Zum Iran erklärte Merkel, Deutschland wolle das Atomabkommen mit dem Iran erhalten. Der Iran solle „keine Atomwaffen haben“. Zur Flugzeugkatastrophe bei Teheran sagte die Kanzlerin, der Iran habe bekannt gegeben, dass der Abschuss „ein großer Fehler war“. Es sei gut, dass „die Verantwortlichen jetzt bekannt sind.“ Jetzt müsse der Abschuss „schonungslos aufgeklärt werden“ und „darüber gesprochen werden, was die Folgen sind“. Im Irak gehe es darum, die Bekämpfung des islamischen Terrorismus „weiter zu ermöglichen“. Was Merkel damit genau meinte, sagte sie nicht.
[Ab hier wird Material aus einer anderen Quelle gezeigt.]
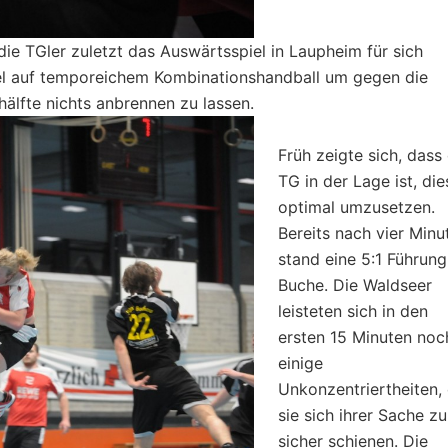
t das Auswärtsspiel in Laupheim für sich
iel auf temporeichem Kombinationshandball um gegen die
lfte nichts anbrennen zu lassen.
Früh zeigte sich, dass 
TG in der Lage ist, die
optimal umzusetzen.
Bereits nach vier Minu
stand eine 5:1 Führung
Buche. Die Waldseer
leisteten sich in den
ersten 15 Minuten noc
einige
Unkonzentriertheiten,
sie sich ihrer Sache zu
sicher schienen. Die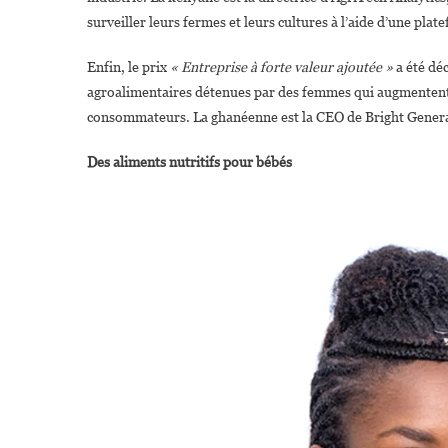
surveiller leurs fermes et leurs cultures à l’aide d’une plat
Enfin, le prix
« Entreprise à forte valeur ajoutée »
a été dé
agroalimentaires détenues par des femmes qui augmentent l
consommateurs. La ghanéenne est la CEO de Bright Gener
Des aliments nutritifs pour bébés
Offenbar meint die Kanzlerin aber, dass deutsche Militär-Ausbilder unbedingt weiter im Irak stationiert sein müssen. Doch auf russische Unterstützung wird sie in dieser Angelegenheit kaum rechnen können.
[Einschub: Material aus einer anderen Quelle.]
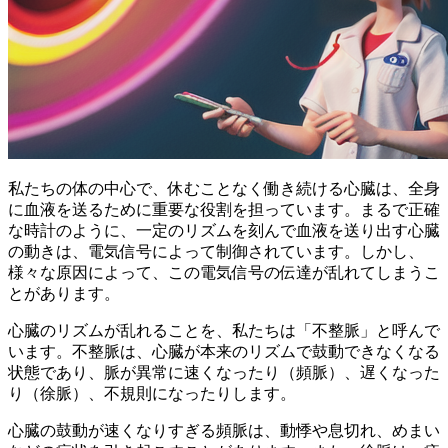
私たちの体の中心で、休むことなく働き続ける心臓は、全身
に血液を送るために重要な役割を担っています。まるで正確
な時計のように、一定のリズムを刻んで血液を送り出す心臓
の動きは、電気信号によって制御されています。しかし、
様々な原因によって、この電気信号の伝達が乱れてしまうこ
とがあります。
心臓のリズムが乱れることを、私たちは「不整脈」と呼んで
います。
不整脈は、心臓が本来のリズムで鼓動できなくなる
状態であり、脈が異常に速くなったり（頻脈）、遅くなった
り（徐脈）、不規則になったりします。
心臓の鼓動が速くなりすぎる頻脈は、動悸や息切れ、めまい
Putin warnt vor neuen Flüchtlingsströmen
Der russische Präsident erklärte, es gäbe im Nahen Osten Krieg. Ein großer Krieg sei das bisher aber nicht. Wenn es zu einem großen Krieg komme, werde das „zu einer Katastrophe nicht nur für den Nahen Osten, sondern für die ganze Welt.“ Dann werde es zu neuen Flüchtlingsströmen kommen, „nicht nur in Europa, sondern auch in anderen Regionen“. Es werde „humanitäre, religiöse und wirtschaftliche Katastrophen“ geben.
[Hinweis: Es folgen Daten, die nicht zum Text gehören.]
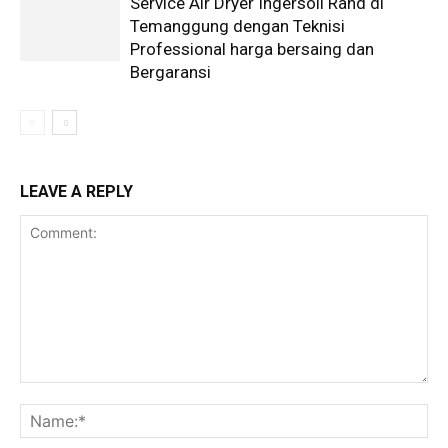
Service Air Dryer Ingersoll Rand di
Temanggung dengan Teknisi
Professional harga bersaing dan
Bergaransi
LEAVE A REPLY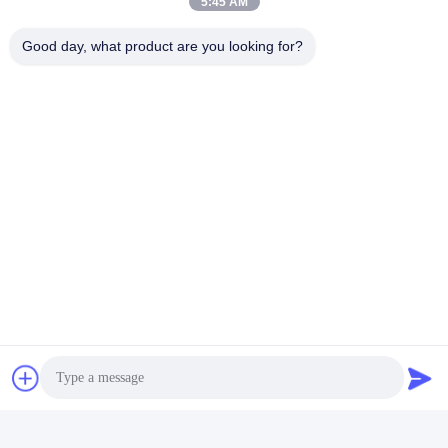
5:45 AM
Wideo
Good day, what product are you looking for?
Wszystkie w jednym
systemie Duża pojemność
przenośna bateria LiFePO4
Uzyskaj najlepszą
do przechowywania energii
cenę
w gospodarstwach
domowych
Media społecznościowe
Szybki kontakt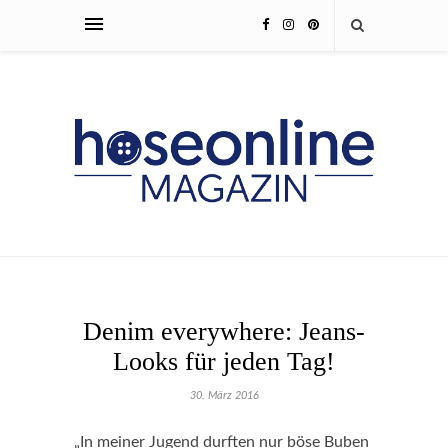
Denim everywhere: Jeans-
Looks für jeden Tag!
30. März 2016
„In meiner Jugend durften nur böse Buben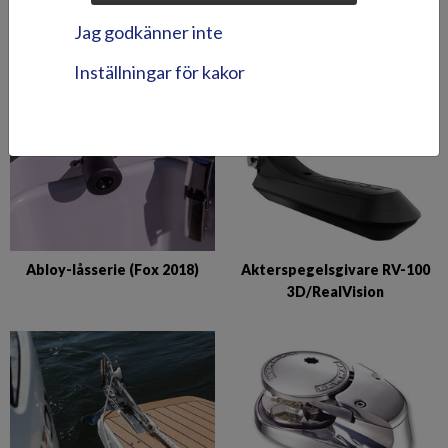
Abloy-låssats (Puma BRz)
Abloy-lås till
Jag godkänner inte
förvaringsutrymmen (Hawk
BR 2019-)
Inställningar för kakor
Abloy-låsserie (Fox 2018)
Akterspegelsgivare RV-100
3D/RealVision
Zur Ukraine erklärte Merkel, dass zum Jahresende immerhin ein Gefangenenaustausch erreicht wurde. Sie hoffe, dass beim nächsten Treffen im Normandie-Format „weitere Fortschritte in der Reihenfolge der Minsker Vereinbarungen“ erreicht werden.
Journalistin fragt: „Kooperation EU-Russland gegen die USA?“
Eine Journalistin des deutschen Privatsenders RTL fragte die Kanzlerin, ob man sich darauf einstellen könne, dass es in Zukunft Kooperationen zwischen der EU und Russland gibt, „unter Umständen auch in einigen Fragen gegen die USA?“ Merkel antwortete, wie sie am Beispiel von Nord Stream 2 erläutert habe, gäbe es „Meinungsverschiedenheiten mit den USA, obwohl es unsere Verbündeten sind“. Deutschland vertrete seine Interessen und Russland vertrete seine Interessen. Mit Russland gäbe es gegensätzliche Meinungen, es gäbe aber auch „Überlappungen“. Beim Atomabkommen mit Iran sei man mit Russland „im Grundsatz der gleichen Meinung.“ Ein Gespräch – wie jetzt in Moskau – habe den Vorteil, „dass man miteinander und nicht übereinander spricht.“ Ob es Iran ist, ob es Libyen oder Syrien ist, „es wird sich militärisch ein ganze Weile etwas tun. Aber eine Lösung wird es zum Schluss nur politisch geben.“
Vor dem Treffen von Putin und Merkel nannten russische Medien Gründe, warum die Chancen für eine Wiederannäherung zwischen Russland und Deutschland gutstehen.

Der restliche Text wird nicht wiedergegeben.